- TEXTO DE ORIGEM:
CANUDOS: 120 ANOS DO FIM DO MASSACRE

Na próxima quinta-feira (23), no plenário da Assembleia Legislativa da Bahia, às 14h, a Sessão Especial que recorda os 120 anos do fim da Guerra de Canudos. A cerimônia foi proposta pelos deputados estaduais Rosemberg Pinto e Fátima Nunes, ambos do PT.

A Guerra de Canudos é tido como um dos mais importantes vultos da história do Brasil e ocorreu no interior da Bahia entre os anos de 1896 e 1897.

“É uma iniciativa legítima. Canudos representa a luta do povo baiano por dias melhores, ao contrário do que se possa definir como guerra, entendemos que ali aconteceu um massacre”, afirmou Rosemberg.

Canudos, no sertão baiano, localizado a cerca de 400 km de Salvador, originou de uma pequena aldeia durante o século 18, às margens do rio Vaza-Barris, mas só cresceu após a chegada do beato Antônio Conselheiro, no ano de 1893. Em pouco tempo, a localidade, que passou a receber desabrigados do sertão e vítimas da seca contava com uma população de cerca de 25 mil habitantes.

- INSTRUÇÕES DO EXERCÍCIO:
1 – Responda às perguntas abaixo com base no texto sobre Canudos.
(a) Quais deputados propuseram a cerimônia?
(b) Entre quais anos ocorreu a Guerra de Canudos?
(c) Em que ano Antônio Conselheiro chegou a Canudos?
2 – Imprima, sem nenhuma alteração, tudo o que vai de "CANUDOS: 120 ANOS" até "1896 e 1897." no texto sobre Canudos.

Entradas de dados salvas:

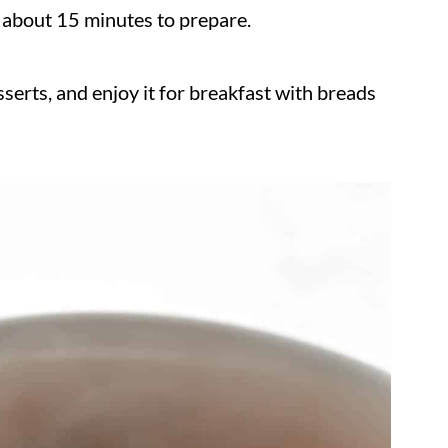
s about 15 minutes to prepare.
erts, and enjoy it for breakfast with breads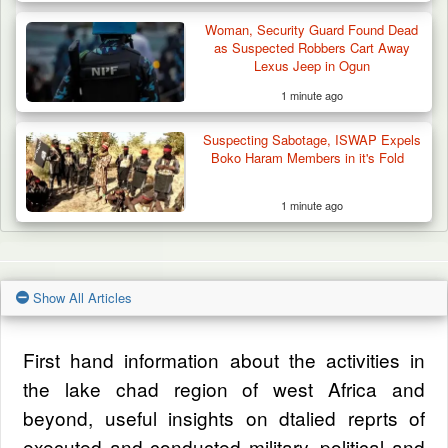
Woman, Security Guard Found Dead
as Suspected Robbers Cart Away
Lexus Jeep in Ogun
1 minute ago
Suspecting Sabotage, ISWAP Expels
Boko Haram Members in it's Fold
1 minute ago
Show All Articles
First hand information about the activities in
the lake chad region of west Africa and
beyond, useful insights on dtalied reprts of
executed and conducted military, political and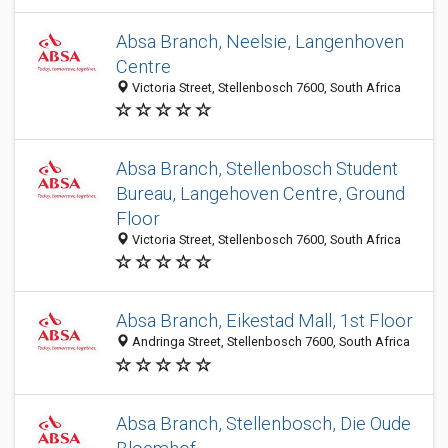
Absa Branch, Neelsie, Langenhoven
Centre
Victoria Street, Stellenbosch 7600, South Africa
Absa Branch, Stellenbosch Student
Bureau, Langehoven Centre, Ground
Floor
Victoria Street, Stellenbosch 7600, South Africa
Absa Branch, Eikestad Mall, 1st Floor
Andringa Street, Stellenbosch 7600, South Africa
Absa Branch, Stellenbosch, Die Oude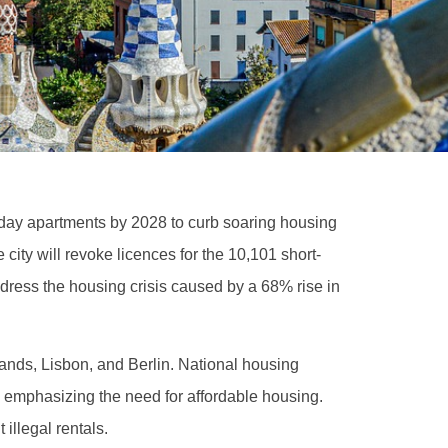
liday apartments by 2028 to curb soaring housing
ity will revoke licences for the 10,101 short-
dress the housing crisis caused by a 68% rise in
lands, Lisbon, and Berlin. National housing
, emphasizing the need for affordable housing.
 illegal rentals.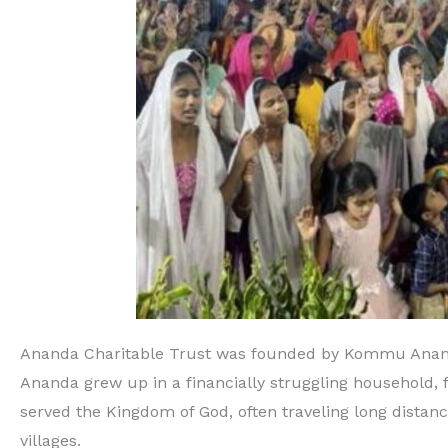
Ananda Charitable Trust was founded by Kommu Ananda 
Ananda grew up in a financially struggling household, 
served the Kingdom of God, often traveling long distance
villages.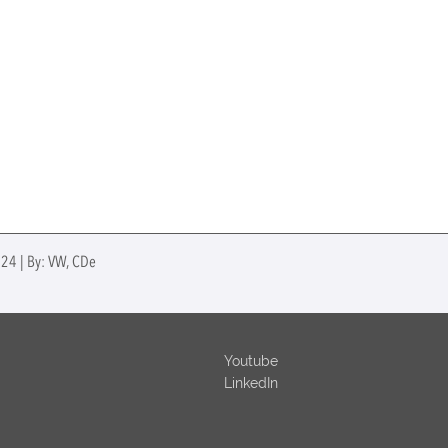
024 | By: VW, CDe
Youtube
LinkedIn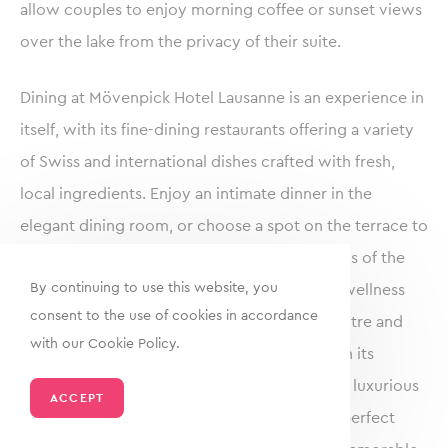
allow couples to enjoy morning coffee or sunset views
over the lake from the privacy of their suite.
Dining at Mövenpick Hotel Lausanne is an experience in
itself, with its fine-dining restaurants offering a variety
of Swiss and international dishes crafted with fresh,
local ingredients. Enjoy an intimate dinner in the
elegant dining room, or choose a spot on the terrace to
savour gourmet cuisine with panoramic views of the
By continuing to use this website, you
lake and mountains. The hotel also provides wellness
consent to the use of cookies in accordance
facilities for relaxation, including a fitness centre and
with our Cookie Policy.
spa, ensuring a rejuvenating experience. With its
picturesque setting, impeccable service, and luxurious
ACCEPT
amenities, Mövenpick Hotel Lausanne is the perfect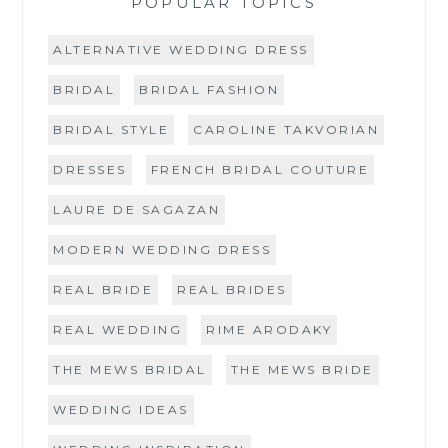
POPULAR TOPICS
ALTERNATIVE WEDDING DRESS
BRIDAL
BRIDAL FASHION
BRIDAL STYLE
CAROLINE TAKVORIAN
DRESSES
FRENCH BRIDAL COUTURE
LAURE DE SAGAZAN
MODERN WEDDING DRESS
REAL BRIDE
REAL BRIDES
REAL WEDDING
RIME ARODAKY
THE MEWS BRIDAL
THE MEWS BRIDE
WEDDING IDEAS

==

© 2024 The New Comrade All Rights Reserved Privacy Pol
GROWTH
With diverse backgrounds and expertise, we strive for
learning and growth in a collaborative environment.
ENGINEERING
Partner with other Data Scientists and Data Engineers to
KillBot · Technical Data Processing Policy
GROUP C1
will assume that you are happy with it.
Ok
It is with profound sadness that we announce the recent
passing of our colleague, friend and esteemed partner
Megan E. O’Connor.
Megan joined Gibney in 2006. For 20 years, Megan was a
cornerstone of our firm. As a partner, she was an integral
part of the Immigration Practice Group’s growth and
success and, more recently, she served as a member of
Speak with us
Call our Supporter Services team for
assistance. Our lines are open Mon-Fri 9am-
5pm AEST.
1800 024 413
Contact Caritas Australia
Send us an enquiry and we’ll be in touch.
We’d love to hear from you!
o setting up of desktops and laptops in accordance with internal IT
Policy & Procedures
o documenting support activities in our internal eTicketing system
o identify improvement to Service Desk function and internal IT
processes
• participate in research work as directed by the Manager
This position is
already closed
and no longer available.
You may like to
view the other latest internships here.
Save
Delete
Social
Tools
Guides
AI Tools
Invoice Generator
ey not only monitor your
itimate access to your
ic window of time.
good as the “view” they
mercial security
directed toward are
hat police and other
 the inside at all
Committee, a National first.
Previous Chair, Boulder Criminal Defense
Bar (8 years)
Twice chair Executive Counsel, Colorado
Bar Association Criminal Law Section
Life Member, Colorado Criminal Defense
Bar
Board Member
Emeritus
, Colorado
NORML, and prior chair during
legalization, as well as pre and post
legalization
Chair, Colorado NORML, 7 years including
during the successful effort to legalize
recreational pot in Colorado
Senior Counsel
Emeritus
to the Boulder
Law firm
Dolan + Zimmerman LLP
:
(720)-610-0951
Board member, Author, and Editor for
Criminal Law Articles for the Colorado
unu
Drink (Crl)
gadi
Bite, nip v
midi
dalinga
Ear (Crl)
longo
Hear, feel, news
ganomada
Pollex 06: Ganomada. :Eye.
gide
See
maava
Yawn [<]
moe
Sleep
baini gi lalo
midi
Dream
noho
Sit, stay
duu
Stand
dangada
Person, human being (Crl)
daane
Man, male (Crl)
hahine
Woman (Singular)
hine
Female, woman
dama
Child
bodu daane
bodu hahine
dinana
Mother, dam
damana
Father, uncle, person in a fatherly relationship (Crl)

==

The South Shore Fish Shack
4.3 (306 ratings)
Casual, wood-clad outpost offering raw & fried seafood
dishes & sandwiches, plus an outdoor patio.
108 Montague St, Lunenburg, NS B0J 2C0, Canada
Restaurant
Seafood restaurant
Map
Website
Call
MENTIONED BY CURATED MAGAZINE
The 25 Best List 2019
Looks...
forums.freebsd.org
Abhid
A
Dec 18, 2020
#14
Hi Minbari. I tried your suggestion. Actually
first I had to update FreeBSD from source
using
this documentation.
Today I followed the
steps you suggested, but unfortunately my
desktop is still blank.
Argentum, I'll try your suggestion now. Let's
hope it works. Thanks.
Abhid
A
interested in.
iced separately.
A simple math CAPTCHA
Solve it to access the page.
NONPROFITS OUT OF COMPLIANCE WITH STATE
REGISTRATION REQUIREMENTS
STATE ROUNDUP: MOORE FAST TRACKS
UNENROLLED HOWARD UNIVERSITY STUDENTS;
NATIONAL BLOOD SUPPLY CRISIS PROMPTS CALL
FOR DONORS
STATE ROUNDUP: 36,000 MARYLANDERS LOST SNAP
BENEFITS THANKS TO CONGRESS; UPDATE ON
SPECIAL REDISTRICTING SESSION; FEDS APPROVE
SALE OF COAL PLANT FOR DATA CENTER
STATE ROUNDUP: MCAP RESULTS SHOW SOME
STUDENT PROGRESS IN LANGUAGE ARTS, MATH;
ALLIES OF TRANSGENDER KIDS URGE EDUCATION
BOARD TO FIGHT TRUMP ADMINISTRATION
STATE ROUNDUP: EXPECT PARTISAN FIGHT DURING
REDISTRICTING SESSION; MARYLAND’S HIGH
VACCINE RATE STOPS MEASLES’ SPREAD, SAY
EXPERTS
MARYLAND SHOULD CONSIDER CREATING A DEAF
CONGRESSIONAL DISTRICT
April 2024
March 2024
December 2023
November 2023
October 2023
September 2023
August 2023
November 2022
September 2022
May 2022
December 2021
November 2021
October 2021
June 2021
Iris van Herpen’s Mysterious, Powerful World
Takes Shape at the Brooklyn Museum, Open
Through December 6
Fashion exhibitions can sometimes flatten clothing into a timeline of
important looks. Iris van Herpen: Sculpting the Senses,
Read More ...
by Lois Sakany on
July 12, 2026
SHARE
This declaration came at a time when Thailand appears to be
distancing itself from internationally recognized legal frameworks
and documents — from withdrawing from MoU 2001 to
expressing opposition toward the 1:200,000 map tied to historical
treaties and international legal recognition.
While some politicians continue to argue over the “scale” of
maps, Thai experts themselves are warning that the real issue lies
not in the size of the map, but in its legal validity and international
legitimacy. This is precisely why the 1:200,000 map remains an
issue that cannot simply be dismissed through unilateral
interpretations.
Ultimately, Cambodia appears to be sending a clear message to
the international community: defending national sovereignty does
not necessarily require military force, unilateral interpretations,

- SOLUÇÕES:
1 –
(a) Rosemberg Pinto e Fátima Nunes, ambos do PT.
(b) Entre 1896 e 1897.
(c) Em 1893.

2 –
CANUDOS: 120 ANOS DO FIM DO MASSACRE

Na próxima quinta-feira (23), no plenário da Assembleia Legislativa da Bahia, às 14h, a Sessão Especial que recorda os 120 anos do fim da Guerra de Canudos. A cerimônia foi proposta pelos deputados estaduais Rosemberg Pinto e Fátima Nunes, ambos do PT.

A Guerra de Canudos é tido como um dos mais importantes vultos da história do Brasil e ocorreu no interior da Bahia entre os anos de 1896 e 1897.